Hi, I'm currently working out the best structure for a document I'm trying to create. The document is basically a core data document that uses sqlite as its store, but uses the Apple provided NSPersistentDocument+FileWrapperSupport to enable file wrapper support.

The document makes heavy use of media, such as images, videos, audio files, etc. with potentially 1000s of files. So what I'm trying to do is create a structure similar to the following:

/myfile.ext/
/myfile.ext/store.sqlite
/myfile.ext/content/
/myfile.ext/content/images/*
/myfile.ext/content/videos/*
/myfile.ext/content/audio/*

Now, first of all I went down the route of creating a temporary directory and placing all of my media in there. Basically creating the paths and file names '/content/images/image1.jpg' as I wanted them to appear in the saved file wrapper, and then upon save I attempted to copy these all into the filewrapper...

What I found was that the files were indeed copied into the wrapper with the file structure I wanted, but when the actual wrapper was saved, these files all magically disappeared.

Great.

So, I trashed my existing solution and tried to use file wrappers instead. This solution involved creating a content wrapper file directory when a new document was created, or loading in a content directory file wrapper upon opening a document.

When an image was added/modified, I created the necessary directory wrappers inside this root content wrapper (i.e. an images directory wrapper if it didn't already exist, or any other intermediary directory wrappers that needed to be created) and then created a regular file wrapper for the media, removing any existing wrapper for that file name if one was there.

Saving the document was just a case of making sure the content file wrapper was added to the document file wrapper, and the document would save.

Well... it did.

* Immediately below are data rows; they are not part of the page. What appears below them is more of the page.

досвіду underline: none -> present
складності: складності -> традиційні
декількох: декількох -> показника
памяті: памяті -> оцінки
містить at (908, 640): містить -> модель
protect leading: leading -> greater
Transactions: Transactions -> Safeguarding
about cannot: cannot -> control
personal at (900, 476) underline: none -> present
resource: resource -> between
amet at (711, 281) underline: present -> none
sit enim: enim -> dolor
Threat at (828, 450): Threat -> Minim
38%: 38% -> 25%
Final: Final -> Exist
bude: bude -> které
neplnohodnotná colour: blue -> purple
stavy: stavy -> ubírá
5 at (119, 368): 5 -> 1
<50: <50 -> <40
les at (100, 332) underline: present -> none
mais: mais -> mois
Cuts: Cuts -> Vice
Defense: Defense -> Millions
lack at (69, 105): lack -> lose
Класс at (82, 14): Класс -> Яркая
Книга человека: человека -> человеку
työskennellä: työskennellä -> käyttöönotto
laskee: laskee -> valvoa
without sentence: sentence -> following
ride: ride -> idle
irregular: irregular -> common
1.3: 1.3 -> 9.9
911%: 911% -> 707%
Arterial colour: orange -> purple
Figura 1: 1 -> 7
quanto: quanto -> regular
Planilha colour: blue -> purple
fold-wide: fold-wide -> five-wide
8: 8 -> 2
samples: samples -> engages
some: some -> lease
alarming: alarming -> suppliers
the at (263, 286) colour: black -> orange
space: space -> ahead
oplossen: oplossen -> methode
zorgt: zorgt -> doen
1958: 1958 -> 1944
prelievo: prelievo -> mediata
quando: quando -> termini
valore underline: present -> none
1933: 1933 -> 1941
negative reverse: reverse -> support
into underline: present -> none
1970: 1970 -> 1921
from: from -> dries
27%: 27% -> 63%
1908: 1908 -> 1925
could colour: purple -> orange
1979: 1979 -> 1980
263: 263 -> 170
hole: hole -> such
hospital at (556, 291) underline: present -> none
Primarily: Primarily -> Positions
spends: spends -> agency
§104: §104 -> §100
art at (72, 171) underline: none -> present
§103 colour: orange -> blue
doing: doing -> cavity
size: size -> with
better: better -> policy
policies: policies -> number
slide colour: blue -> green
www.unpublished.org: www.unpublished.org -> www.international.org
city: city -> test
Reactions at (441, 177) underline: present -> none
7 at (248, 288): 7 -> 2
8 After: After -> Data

The first time. However, any attempts to make any subsequent changes i.e add an image, save. Then replace image, save. Did not behave as expected, only showing the image from the first save.

So, my question is... first of all, which of the above approaches is the correct one, if at all, and what am I doing that wrong for them to fail.

And secondly, as I expect to be managing 1000s of images, is using file wrappers the correct way to go about things at all.

A: 

With that much media in play, you should likely give your users control over whether the media resides in the document or only a reference to the media is included in the document, and the media resides elsewhere, such as in a library/repository managed by your application. Then they could save out a (potentially many times larger) copy with all references resolved.

You might want to zip/unzip any directory so that users don't get confused trying to attach the document to an email. I believe iWork has been doing this with its document bundles for a while now.

As far as what you are doing wrong, no-one can say, as you haven't provided any code demonstrating what you are doing.

Why don't you create a one-off application that lets you select files on disk and saves those files in a document using a file wrapper? This would let you tackle this functionality without any interference from other issues in your application. Once you understand how to use file wrappers, you can port the code back or just write new code that works.